[ABOUT THIS EXERCISE]: Go through the data and retrieve each line that includes the string "World".

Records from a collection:
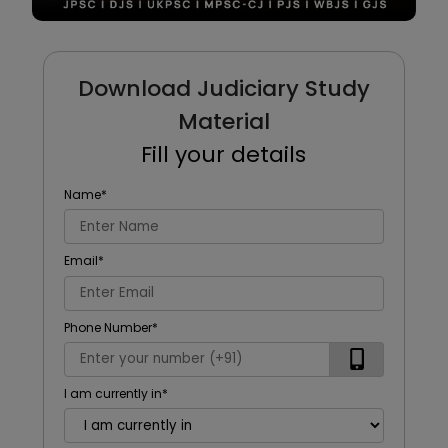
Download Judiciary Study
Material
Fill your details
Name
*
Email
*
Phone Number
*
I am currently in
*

---

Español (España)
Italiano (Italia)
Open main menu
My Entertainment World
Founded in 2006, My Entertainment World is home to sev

[OUTPUT]:
My Entertainment World
Founded in 2006, My Entertainment World is home to sev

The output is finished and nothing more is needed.